Pourquoi la CMA ne doit ni parapher, ni signer ?
Les correspondances, les discussions et les déclarations tant des Algériens que de la Minusma sont sans ambages. L'accord ne subira aucune modification, quelques clarifications seront apportées aux articles présentant des ambiguïtés, pas plus. Par conséquent, dès le paraphe, qui n'est qu'une signature avant terme, la signature annoncée le 15 mai n'étant qu'une cérémonie protocolaire à Bamako pour démontrer le rapatriement définitif du règlement du conflit dans le cadre national malien. Les Nations Unies avec l'appui logistique engageront ''légalement'' le désarmement des combattants de l'Azawad qui s'opposeraient au processus du cantonnement : désarmement, démobilisation et réinsertion (DDR). Les milices rentreraient ''légalement'' à Kidal dans les rangs de l'armée malienne dont l'accord prévoit immédiatement le redéploiement dans l'Azawad.

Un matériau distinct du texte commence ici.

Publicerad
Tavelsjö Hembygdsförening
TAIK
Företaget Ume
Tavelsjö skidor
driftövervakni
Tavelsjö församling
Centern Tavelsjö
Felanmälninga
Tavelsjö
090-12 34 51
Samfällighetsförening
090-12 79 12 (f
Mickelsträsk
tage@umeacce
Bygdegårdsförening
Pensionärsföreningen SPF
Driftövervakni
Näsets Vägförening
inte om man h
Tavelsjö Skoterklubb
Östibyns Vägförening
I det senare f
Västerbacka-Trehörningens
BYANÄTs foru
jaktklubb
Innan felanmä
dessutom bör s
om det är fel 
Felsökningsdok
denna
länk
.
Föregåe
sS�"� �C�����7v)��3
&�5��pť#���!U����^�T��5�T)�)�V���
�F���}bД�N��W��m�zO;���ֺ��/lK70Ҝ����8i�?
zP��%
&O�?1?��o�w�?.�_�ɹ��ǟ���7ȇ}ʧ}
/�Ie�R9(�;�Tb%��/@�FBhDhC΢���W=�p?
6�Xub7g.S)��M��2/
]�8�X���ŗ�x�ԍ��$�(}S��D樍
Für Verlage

Par leur entêtement, l'Algérie et ce qu'on appelle la Communauté internationale préparent un embrasement généralisé dans l'Azawad, au Mali et dans la sous-région. Est-ce là le but recherché afin de pérenniser la présence de forces internationales dans cette partie du Sahel ?

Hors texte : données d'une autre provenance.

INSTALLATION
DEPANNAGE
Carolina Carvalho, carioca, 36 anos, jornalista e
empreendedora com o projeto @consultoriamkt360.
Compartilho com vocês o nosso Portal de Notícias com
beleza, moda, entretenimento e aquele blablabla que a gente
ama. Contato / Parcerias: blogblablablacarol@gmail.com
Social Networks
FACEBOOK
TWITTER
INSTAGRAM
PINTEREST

Pour rappel, après le refus du pouvoir malien d'appliquer les Accords d'Alger signés en 2006, le Mouvement national de libération de l'Azawad (MNLA) prend les armes en janvier 2012 et met rapidement en déroute l'armée malienne. Sur la scène militaire, surgissent alors les colonnes contre-insurrectionnelles d'Ansar-Dine, islamistes touaregs directement liés à l'Etat algérien et dotés d'un équipement militaire flambant neuf. L'objectif est de brouiller les cartes et d'éradiquer les indépendantistes et leurs revendications politiques légitimes. Dès lors, le chaos s'installe dans l'Azawad et ouvre la route à l'intervention internationale contre le «terrorisme». Pour dénaturer le combat indépendantiste de l'Azawad, une propagande anti-MNLA visant à le confondre avec les terroristes islamistes est alors menée principalement par l'AFP : semer la confusion au sein de l'opinion a toujours été au centre des dépêches de certains médias qui ne cessent de marteler un gros mensonge ; celui de l'alliance entre les Touaregs et les djihadistes, alors que les Touaregs sont les principales victimes des mouvements islamistes.
Masin Ferkal
Notes.
[1] Communiqué de presse du 28 avril 2015 de la MINUSMA
[2] Bilan de l'attaque de Tenenkou.
Combattants décédés :
Abdalla Ag Farkouss, Abdalla Ag Eness, Balla, Salim, Abdalla Ag Med Jadou, Almehdi Ag Iha, Jaddi Ag Ayoub.
Les blessés :
Jaddou Ag Ehya (Loktor Kita), amputé de son pied ; Hamé Ag Mimani, touché dans ses mâchoires ; Dahman Ag Didiya, légèrement blessé ; Noy Noy Ag Omayata, dans un état critique avec une fracture au pied et une blessure à la tête ; Mohamed Ag Mahmoud et Efagday Ag Mohamed. Tous les blessés graves sont transférés vers Nema.
[3] HCUA : Haut conseil pour l'Unité de l'Azawad, créé après l'intervention de la France de l'Azawad.
[4] A Kidal, des bruits courent sur l'implication d'Iyad ag Ghaly dans cette initiative. Ce qui serait cohérent dans la mesure où Iyad est sous la protection des Algériens qui n'hésiteraient pas à faire appel à ses services. Iyad demeure toujours une carte entre les mains des Algériens dans l'Azawad.
[5] Il semblerait que Bilal ag Achérif, dont les agissements deviennent de plus en plus inquiétants, a disparu de la circulation et que personne n'arrive à le joindre !
[6] Selon des sources locales à Ménaka, les forces de Barkhane se sont, dans un premier temps, interposées en tirant sur les combattants des mouvements de l'Azawad.